Requirements = Repeat every line in the rows below word for word, without any changes. Leave the pictures out of your answer.

— start —

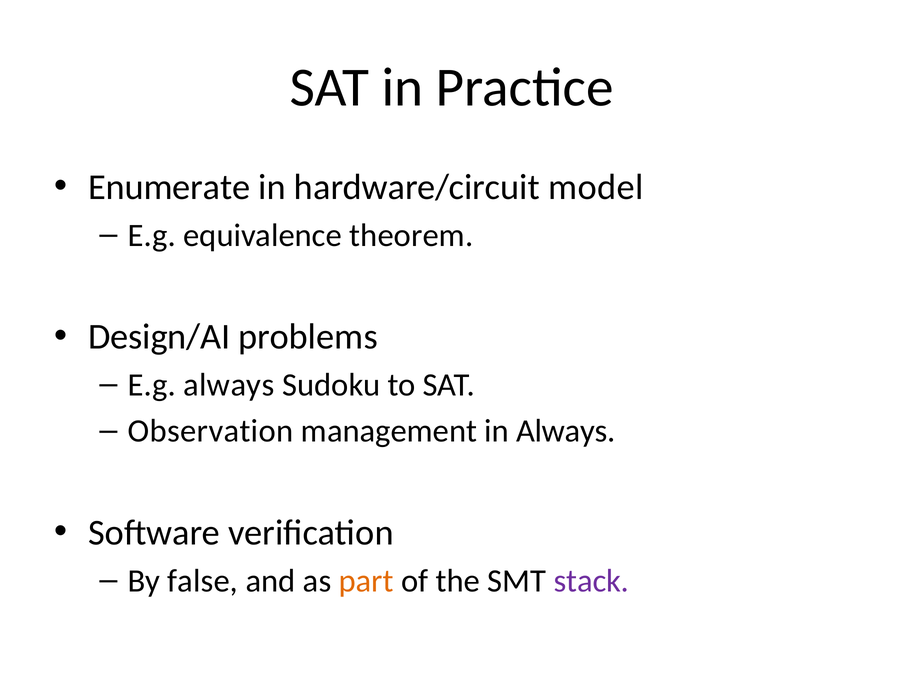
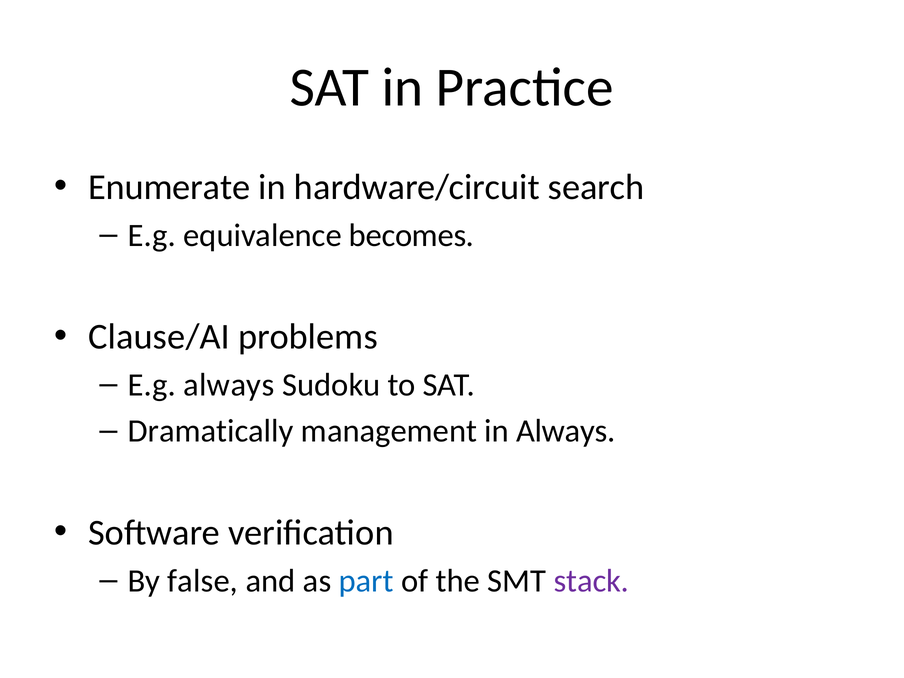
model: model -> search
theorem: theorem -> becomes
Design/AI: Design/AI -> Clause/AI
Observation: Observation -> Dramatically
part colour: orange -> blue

— end —

The response =
model: model -> search
theorem: theorem -> becomes
Design/AI: Design/AI -> Clause/AI
Observation: Observation -> Dramatically
part colour: orange -> blue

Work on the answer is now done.